How to Say This in the Field

Don't Say	Do Say	Why It Matters
"On-device and edge are basically the same thing."	"On-device means the model runs on the endpoint itself — a laptop, a phone. Edge means the model runs on nearby infrastructure, like a server at the facility. Both keep data local, but the hardware and the management model are different."	Buyers use these interchangeably. Distinguishing them early signals that you know the architecture, not just the marketing.

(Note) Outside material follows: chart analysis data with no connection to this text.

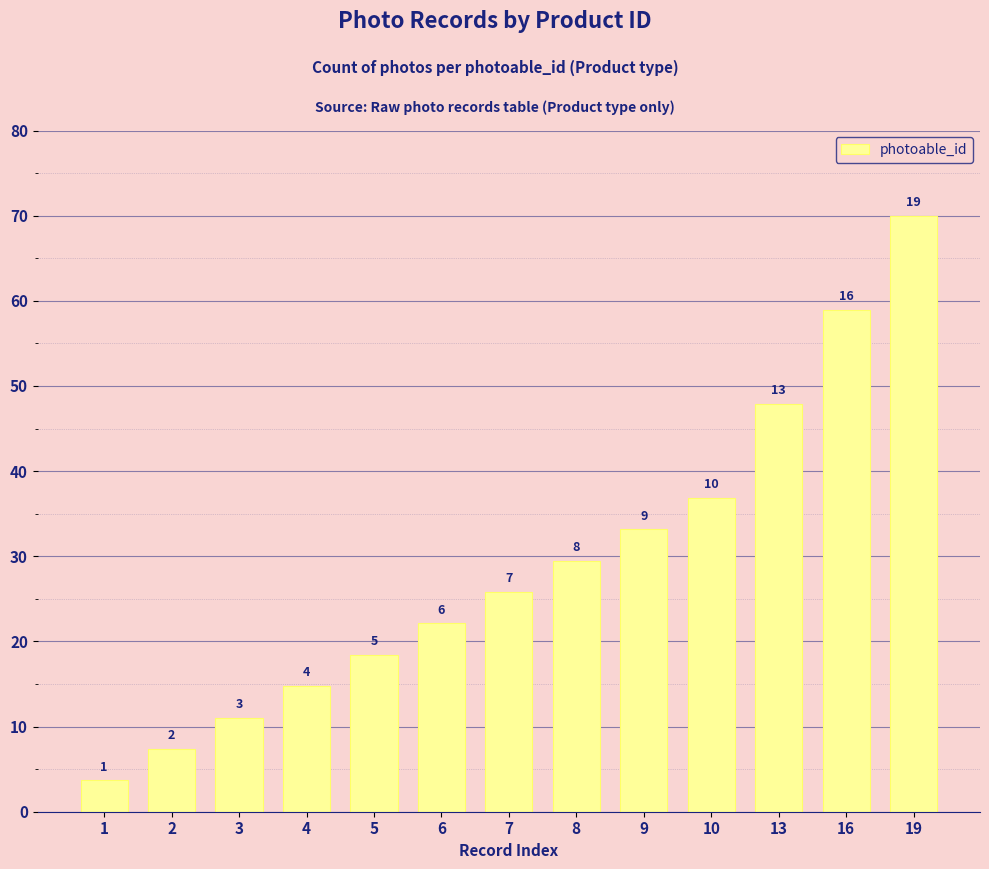

At which label does the data first exceed 25?

7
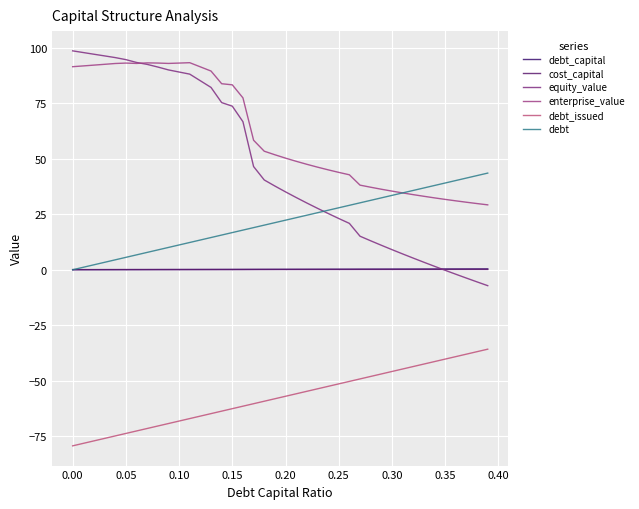

What is the minimum value shown in the chart?

-79.3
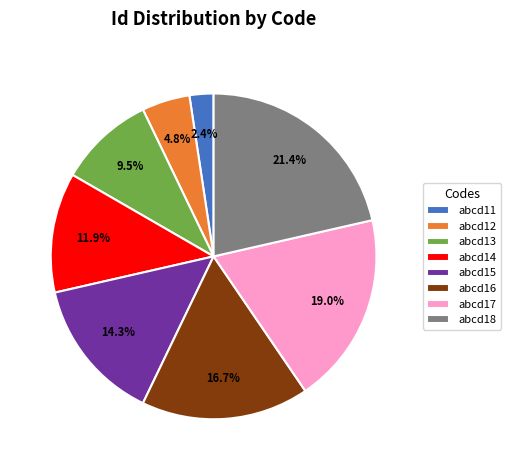

What portion of the pie excludes abcd17?

81.0%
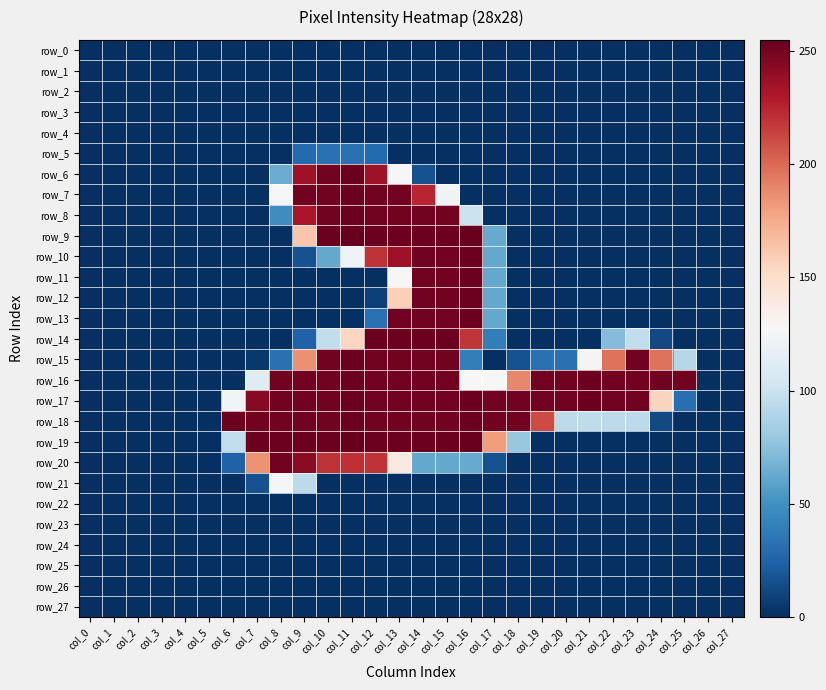

Count the number of data series in this chart.

28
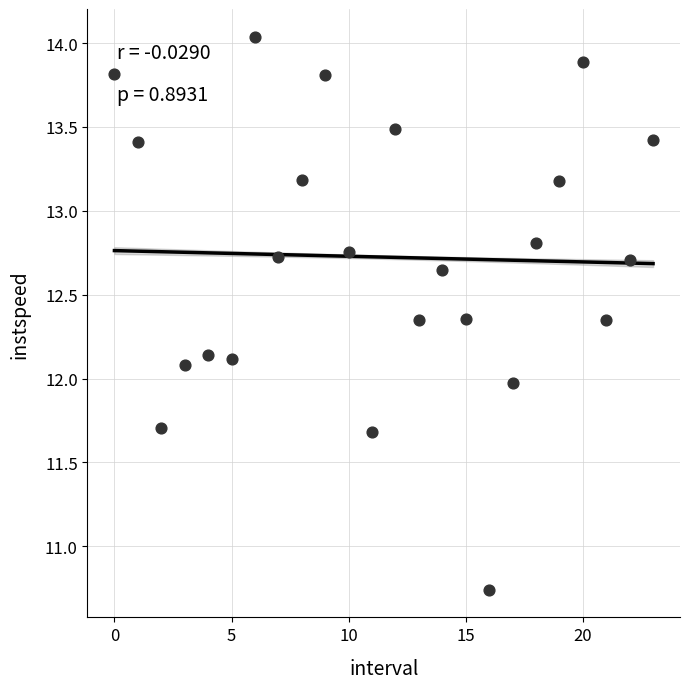

What is the range of Y values (max minus min)?

3.3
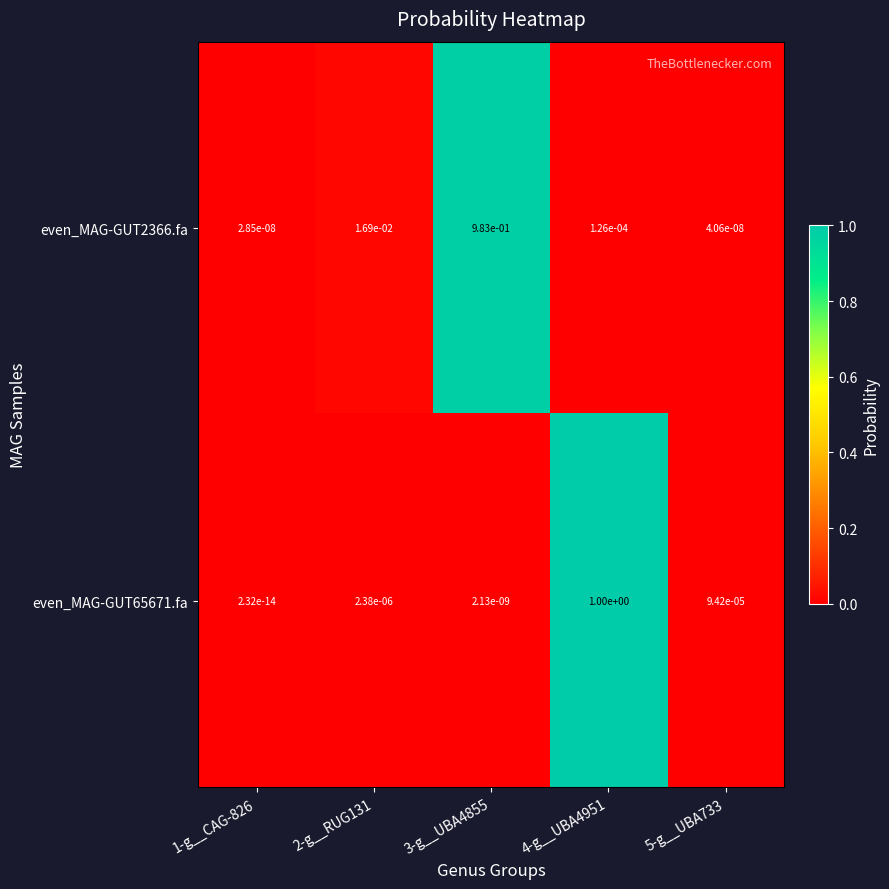

Is the value of even_MAG-GUT65671.fa at 2-g__RUG131 greater than the value of even_MAG-GUT2366.fa at 2-g__RUG131?

No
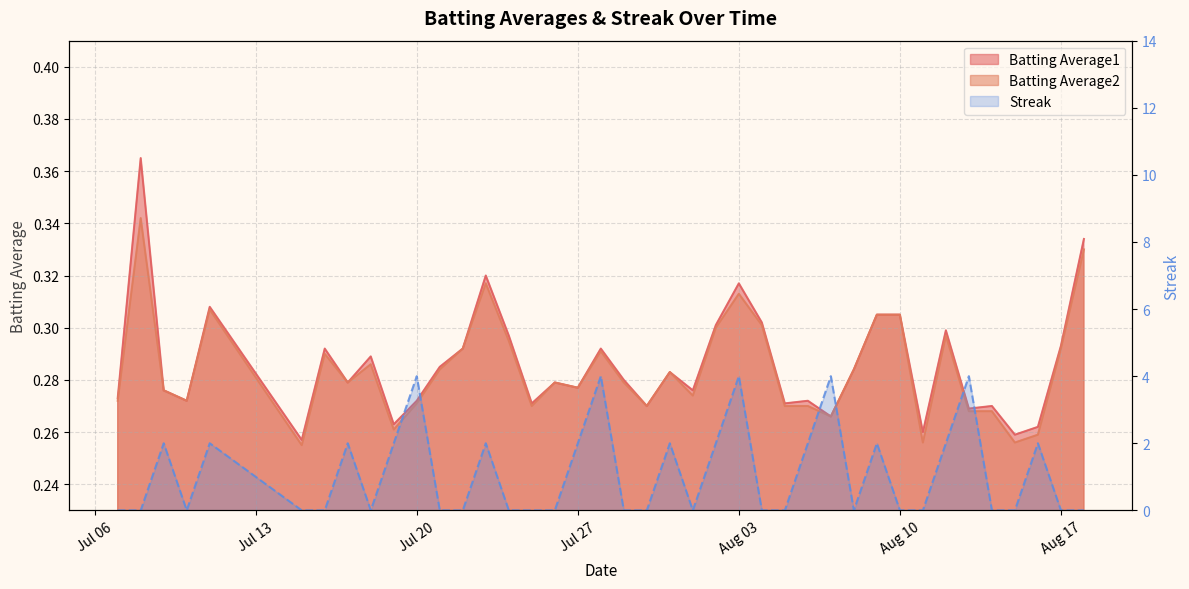

True or false: Batting Average1 and Batting Average2 intersect in this chart.

False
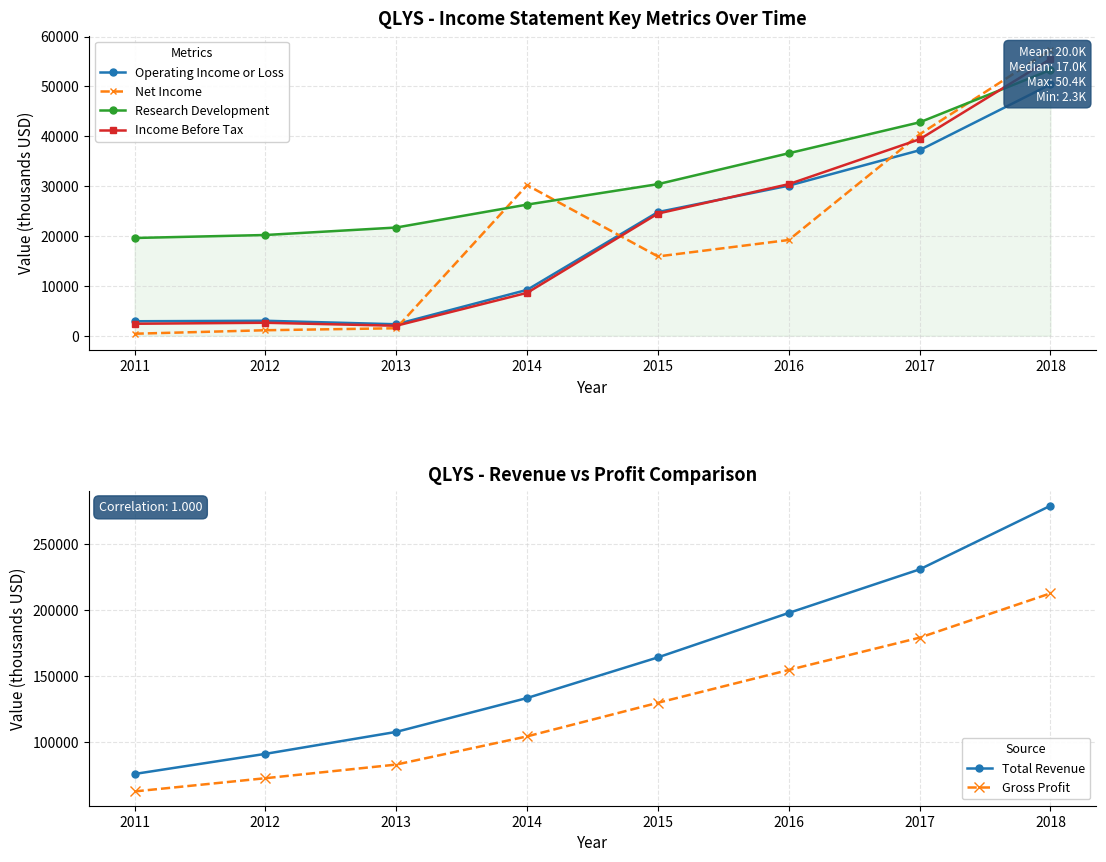

Rank the series by their maximum value, from lowest to highest.

Operating Income or Loss, Research Development, Income Before Tax, Net Income, Gross Profit, Total Revenue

"Air-gapped means edge AI."	"Air-gapped describes the network — no external connectivity. Edge AI describes where the model runs. Air-gapped environments require edge AI, but edge AI doesn't require air-gapping."	Conflating these will get you corrected by a technical buyer. Worse, it'll lead you to recommend the wrong architecture.
"Quantization is how they compress the model."	"Quantization is the technique that made capable models small enough to run on standard hardware. It's why a model that would have needed a data center two years ago can now run on a laptop."	Buyers who've heard the term need a frame, not a definition. Give them the implication, not the mechanism.
"If you use cloud AI, your data leaves the building."	"With cloud-hosted inference, the data you send in the request goes to the provider's infrastructure. What matters is what data you're sending, under what agreement, and what the provider's logging policy is."	"Data leaves the building" triggers a reflex. The useful conversation is about what data, under what terms — that's where you can actually help.
"On-device AI keeps your data safe."	"On-device inference means the model runs locally, so the input data doesn't go to a provider. That's a meaningful control. The separate question is what data the model has access to and where its outputs go — those need their own controls."	"Safe" is doing too much work. The model's location is one control, not a complete answer. Buyers who think local = safe will have a bad time when the model starts touching sensitive data autonomously.
"Apple Intelligence is just a consumer thing."	"Apple Intelligence is the first widely deployed example of on-device model execution with cloud fallback — and it's already in your buyers' hands. The governance pattern it's normalizing is going to show up in enterprise requirements."	Federal buyers who use iPhones have already experienced this pattern. Dismissing it misses the preview it's giving you of where enterprise AI governance is heading.
"Small models can't do what frontier models can."	"Small models — in the 7B to 20B parameter range — handle most enterprise tasks well: summarization, classification, document extraction, structured output. For complex multi-step reasoning or very large context windows, frontier models have the edge."	"Small" sounds like a limitation. The useful frame is task fit. Most enterprise workflows don't need frontier capability, and saying so builds credibility.
"Per-token cost is just an API pricing thing."	"Per-token cost is a variable that changes the build-vs-buy calculus for AI infrastructure. At low volume, cloud APIs are cheaper. At high volume, the math often favors running a local model on hardware you amortize over time."	Buyers who haven't modeled this are surprised when they run the numbers. Being the person who surfaces the crossover point is useful.
"The model is inside the perimeter, so it's covered by our zero trust policy."	"The model's location is one input to the access control question. The more important question is what the model can reach and what it can do — those need to be scoped the same way you'd scope any privileged service account."	Zero trust practitioners will push back on location-based trust claims immediately. Getting ahead of this shows you understand the architecture.
"We'll figure out the governance later."	"The governance question for AI is the same question you've already solved for privileged access: who authorized this, what can it touch, and what's the audit trail. The difference is the principal is a model, not a person."	Framing AI governance as a familiar problem (privileged access management) makes it tractable. Leaving it as "we'll figure it out" is how accounts end up with ungoverned model access at scale.